10. Job Arrays

One of Slurm’s notable features is its ability to manage job arrays.

A Slurm job array is a convenient and efficient way to submit and manage a group of related jobs as a single entity. Instead of submitting each job individually, you can use job arrays to submit multiple similar tasks with a single command, making it easier to handle large-scale computations and parallel processing.

In this guide, we will explore the concept of Slurm job arrays and demonstrate how to leverage this feature for batch job processing, simplifying the management of repetitive tasks and improving overall productivity on the Yen environment.

Let’s take a look at a python script that will be run as an array of tasks, investment-npv-job-task.py.

import sys, time
import numpy as np
import pandas as pd
import matplotlib.pyplot as plt

np.errstate(over='ignore')

# pick up cashflows and discount rate from command line
args = sys.argv[1] # this will be a long string that we need to convert into a cashflows vector of floats and discount rate as a float
args_list = args.split(',')

# Convert the list of strings to a list of floats
cashflows = [float(x) for x in args_list[:-1]]
discount_rate = float(args_list[-1])

# define a function for NPV calculation
def npv_calculation(cashflows, discount_rate):
    # ignore overflow warnings temporarily
    with np.errstate(over = 'ignore'):
        # calculate NPV using the formula
        npv = np.sum(cashflows / (1 + discount_rate) ** np.arange(len(cashflows)))
        return npv

results = npv_calculation(cashflows, discount_rate)
print(results)

The script expects two command line arguments - cashflows and a discount rate and outputs NPV value for those inputs.

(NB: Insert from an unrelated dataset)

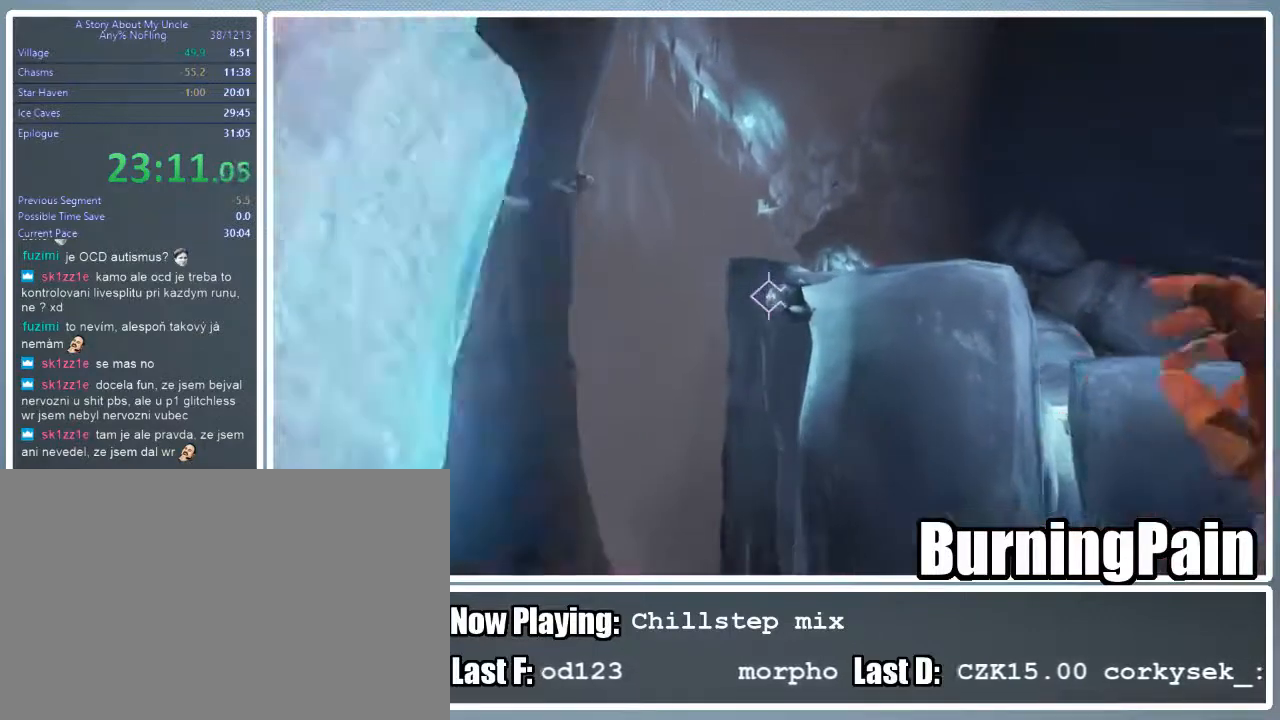
{"keys": ["a", "shift", "w"], "mouse": [], "events": [[267, "a", "down"]]}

Alternatively to using multiprocessing and map() function in investment-npv-parallel.py script, we can compute NPV values over different inputs. Thus, a job array is a common scheme for parameter sweep tasks. Each job array task will run the same script but with different inputs.

To prepare inputs, we first run write_job_array_inputs.py script to write 100 lines of cashflows and discount rates that will be passed as inputs. Each line corresponds to inputs for one job array task.

$ python3 write_job_array_inputs.py

You should see the following output:

100 lines of data have been written to inputs_to_job_array.csv.

Next, we’ll prepare a submission script called investment-job-array.slurm.

#!/bin/bash

# Example of running python script as a job array

#SBATCH -J inv-array
#SBATCH --array=1-100
#SBATCH -p normal
#SBATCH -c 1                            # CPU cores per task (up to 256 on normal partition)
#SBATCH -t 1:00:00
#SBATCH -o inv-array-%a.out
#SBATCH --mail-type=ALL
#SBATCH --mail-user=your_email@stanford.edu

# Read in a specified line number from input file
# line number corresponds to job array task ID
export NUM=$SLURM_ARRAY_TASK_ID
export INPUTS=$(sed "${NUM}q;d" inputs_to_job_array.csv)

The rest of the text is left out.